L'intesa che ha sbloccato la crisi innescata con il colpo di stato del 28 giugno - quando i golpisti di Micheletti portarono via Zelaya, in pigiama, dal palazzo presidenziale e lo trasferirono in aereo in Costa Rica - è riuscita a riportare sui giusti binari la situazione politica nel piccolo paese centroamericano. A seguire, e gestire, minuto dopo minuto le trattative è stata l'amministrazione Usa.

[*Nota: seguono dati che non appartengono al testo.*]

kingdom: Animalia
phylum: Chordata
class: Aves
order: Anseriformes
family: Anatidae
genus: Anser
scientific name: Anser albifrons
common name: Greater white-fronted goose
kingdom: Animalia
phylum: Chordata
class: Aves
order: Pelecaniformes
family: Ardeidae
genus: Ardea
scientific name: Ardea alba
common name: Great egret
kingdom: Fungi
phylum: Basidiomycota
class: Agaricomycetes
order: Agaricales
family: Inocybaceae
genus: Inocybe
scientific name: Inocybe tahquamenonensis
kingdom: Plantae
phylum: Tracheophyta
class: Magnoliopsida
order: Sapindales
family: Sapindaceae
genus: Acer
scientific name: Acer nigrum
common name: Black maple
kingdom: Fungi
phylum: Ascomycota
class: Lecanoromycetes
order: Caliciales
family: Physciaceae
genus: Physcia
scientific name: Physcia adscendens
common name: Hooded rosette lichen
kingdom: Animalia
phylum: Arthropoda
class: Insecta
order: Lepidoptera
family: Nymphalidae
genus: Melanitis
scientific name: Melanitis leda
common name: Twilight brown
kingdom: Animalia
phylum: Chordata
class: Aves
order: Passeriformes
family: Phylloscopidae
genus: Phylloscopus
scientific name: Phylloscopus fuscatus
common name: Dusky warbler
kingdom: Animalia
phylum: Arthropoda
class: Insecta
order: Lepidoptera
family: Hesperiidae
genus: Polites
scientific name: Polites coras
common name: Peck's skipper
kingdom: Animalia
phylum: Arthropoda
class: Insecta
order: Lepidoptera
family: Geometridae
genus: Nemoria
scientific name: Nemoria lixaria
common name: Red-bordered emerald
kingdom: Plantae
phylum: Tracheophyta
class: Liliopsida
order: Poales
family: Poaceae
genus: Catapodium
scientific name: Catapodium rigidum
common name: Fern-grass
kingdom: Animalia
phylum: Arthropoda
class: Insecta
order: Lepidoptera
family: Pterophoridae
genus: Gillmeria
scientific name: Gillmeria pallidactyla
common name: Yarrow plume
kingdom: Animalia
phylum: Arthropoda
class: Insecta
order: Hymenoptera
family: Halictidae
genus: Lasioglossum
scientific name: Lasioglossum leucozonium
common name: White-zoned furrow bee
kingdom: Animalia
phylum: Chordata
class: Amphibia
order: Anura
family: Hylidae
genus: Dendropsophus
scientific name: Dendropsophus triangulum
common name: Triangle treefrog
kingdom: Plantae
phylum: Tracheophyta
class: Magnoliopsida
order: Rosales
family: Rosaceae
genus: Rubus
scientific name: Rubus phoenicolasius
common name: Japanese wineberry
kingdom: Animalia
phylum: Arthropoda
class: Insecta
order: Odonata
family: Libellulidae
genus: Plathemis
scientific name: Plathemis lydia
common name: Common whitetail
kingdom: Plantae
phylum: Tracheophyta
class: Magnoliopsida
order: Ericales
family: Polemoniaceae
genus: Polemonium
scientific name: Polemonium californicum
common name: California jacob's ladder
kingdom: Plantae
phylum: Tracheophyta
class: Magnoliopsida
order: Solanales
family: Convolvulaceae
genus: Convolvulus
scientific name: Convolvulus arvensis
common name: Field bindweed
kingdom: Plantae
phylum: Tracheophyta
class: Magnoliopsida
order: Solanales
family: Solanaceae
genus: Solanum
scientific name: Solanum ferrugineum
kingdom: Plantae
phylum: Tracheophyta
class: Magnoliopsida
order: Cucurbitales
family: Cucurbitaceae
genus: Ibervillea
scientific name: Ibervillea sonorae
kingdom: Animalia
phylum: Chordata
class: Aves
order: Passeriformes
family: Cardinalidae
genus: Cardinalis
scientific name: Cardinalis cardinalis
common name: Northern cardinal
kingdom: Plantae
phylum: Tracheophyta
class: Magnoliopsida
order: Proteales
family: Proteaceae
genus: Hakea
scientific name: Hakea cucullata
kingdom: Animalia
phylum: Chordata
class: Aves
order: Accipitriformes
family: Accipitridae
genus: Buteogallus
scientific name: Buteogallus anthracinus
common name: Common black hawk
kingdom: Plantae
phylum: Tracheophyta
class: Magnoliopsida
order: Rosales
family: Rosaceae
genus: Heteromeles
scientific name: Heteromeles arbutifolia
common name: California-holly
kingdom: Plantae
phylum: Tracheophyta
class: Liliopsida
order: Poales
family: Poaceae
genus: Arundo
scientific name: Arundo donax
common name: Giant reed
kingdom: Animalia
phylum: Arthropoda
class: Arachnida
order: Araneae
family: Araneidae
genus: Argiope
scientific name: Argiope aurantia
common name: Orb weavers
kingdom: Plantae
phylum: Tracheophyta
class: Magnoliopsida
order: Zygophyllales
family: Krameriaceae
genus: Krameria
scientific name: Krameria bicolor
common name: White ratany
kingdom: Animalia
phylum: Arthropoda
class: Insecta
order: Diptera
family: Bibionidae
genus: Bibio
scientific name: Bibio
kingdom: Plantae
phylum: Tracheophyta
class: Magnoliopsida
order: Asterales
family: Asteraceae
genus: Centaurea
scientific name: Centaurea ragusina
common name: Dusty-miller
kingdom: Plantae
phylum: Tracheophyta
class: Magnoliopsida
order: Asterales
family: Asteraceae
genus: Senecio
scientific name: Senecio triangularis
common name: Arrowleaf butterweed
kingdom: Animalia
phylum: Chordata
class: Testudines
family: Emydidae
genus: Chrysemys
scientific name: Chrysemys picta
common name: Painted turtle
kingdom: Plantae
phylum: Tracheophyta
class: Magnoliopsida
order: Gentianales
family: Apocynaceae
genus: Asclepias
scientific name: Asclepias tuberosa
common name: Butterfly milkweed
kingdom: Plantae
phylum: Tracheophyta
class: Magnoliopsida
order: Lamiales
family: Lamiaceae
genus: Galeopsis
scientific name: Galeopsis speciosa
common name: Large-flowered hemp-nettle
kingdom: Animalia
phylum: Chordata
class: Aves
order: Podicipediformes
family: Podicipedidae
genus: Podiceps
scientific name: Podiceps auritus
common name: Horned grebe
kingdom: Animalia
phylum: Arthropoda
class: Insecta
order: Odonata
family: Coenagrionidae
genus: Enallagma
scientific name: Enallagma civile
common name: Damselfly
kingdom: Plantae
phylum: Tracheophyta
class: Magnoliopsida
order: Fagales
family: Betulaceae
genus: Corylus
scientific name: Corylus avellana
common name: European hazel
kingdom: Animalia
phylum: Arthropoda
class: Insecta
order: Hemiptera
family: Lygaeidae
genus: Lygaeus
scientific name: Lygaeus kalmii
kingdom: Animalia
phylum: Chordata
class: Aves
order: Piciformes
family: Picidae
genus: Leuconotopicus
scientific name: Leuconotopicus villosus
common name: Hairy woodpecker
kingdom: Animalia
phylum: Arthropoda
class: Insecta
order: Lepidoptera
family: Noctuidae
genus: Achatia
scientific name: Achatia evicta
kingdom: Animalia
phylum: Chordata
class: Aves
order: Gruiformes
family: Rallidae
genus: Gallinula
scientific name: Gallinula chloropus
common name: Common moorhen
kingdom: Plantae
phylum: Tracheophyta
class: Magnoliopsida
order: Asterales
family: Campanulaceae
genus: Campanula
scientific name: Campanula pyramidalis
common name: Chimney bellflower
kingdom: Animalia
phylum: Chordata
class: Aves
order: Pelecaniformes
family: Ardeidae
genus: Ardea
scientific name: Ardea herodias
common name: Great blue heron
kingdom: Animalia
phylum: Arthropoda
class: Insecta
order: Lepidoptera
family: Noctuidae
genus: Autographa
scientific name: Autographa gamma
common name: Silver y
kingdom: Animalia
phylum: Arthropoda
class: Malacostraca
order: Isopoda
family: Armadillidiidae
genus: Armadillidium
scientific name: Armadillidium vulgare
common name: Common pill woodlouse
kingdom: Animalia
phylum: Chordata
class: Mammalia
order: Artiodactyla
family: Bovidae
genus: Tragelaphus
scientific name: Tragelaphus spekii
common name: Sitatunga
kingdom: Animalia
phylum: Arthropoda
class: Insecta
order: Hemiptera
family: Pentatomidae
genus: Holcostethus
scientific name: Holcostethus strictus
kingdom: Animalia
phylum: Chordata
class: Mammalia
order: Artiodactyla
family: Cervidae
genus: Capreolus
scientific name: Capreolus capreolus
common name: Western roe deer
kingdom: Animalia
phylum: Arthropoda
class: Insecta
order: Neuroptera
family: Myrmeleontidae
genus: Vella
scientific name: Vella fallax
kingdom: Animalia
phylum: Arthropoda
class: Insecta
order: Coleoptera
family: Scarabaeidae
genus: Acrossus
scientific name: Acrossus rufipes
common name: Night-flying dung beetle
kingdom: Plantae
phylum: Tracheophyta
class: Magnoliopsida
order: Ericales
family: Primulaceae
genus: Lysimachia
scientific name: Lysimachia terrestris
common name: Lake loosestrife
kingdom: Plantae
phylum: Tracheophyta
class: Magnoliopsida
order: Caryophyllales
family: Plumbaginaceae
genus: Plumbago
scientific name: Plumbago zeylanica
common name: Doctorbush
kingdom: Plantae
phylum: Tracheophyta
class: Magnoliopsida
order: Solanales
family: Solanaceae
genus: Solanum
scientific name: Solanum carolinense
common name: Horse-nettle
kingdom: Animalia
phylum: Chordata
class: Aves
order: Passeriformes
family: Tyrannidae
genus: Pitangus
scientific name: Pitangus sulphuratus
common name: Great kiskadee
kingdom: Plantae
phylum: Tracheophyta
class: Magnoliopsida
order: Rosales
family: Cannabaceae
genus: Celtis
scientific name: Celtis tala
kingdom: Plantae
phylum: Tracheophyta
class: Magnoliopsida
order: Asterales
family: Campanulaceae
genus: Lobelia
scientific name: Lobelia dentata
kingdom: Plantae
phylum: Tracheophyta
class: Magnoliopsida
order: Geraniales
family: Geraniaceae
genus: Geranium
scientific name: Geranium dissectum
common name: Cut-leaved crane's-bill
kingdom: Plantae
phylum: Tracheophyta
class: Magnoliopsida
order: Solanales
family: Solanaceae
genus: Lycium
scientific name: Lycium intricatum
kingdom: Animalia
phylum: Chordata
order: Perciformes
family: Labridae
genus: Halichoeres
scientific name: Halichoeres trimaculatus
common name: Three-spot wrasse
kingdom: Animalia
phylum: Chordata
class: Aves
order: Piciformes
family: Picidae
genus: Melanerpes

E infatti, le notizie provenienti da Tegucigalpa sono subito state accolte molto positivamente dal segretario di Stato, Hillary Clinton, che non ha esitato a definire «storico» l'accordo.
Dopo un braccio di ferro durato quattro mesi, a Tegucigalpa è stato quindi trovato il meccanismo che spiana la strada, anche se con qualche difficoltà, al ritorno al potere di Zelaya (fino alle elezioni di fine novembre): questione che sarà sottoposta al voto del Parlamento locale. Proprio questo era il punto sul quale negli ultimi giorni si erano arenati i negoziati. Dopo l'intesa, negli ambienti vicini a Zelaya, che dal suo avventuroso rientro in patria più di un mese fa si trova nell'ambasciata brasiliana di Tegucigalpa, c'è comunque una sensazione di sollievo, anche se i suoi sostenitori sono ben coscienti del fatto che l'effettivo ritorno al potere del presidente prevede un iter istituzionale complesso e che potrebbe nascondere qualche trappola, non solo per il delicato passaggio parlamentare. «Il mio governo - ha infatti puntualizzato Micheletti - è d'accordo sul fatto» che il ritorno alla presidenza di Zelaya «sia votato in Parlamento, dopo l'opinione che verrà data al riguardo dalla Corte suprema di giustizia». Diversi analisti di Tegucigalpa ricordano che prima del golpe fu proprio tale Corte a chiedere ai militari di spodestare Zelaya, accusandolo di aver violato la Costituzione. Lo stallo delle ultime settimane è comunque ormai superato. In una cerimonia definita «storica» da alcuni media locali, le forze armate hanno per esempio affidato alle mani della Corte elettorale «il controllo e il trasporto del materiale elettorale» in vista del voto.
Di fatto, ed è questo il significato politico dell'evento, 30 mila uomini (tra soldati, ufficiali e poliziotti) si sono messi a disposizione del Tribunale. A dare una spinta chiave alle trattative è stata la missione a Tegucigalpa dell'inviato della Clinton, il sottosegretario di stato Usa, Thomas Shannon, che oggi da Washington ha sottolineato che quello in corso in Honduras deve essere «più che un accordo politico», visto che «tutti i partiti e i settori» della società devono essere coinvolti in tale processo.

In attesa che si pronunci il Parlamento di Tegucigalpa, Washington sta in altre parole già guardando alle elezioni di fine novembre.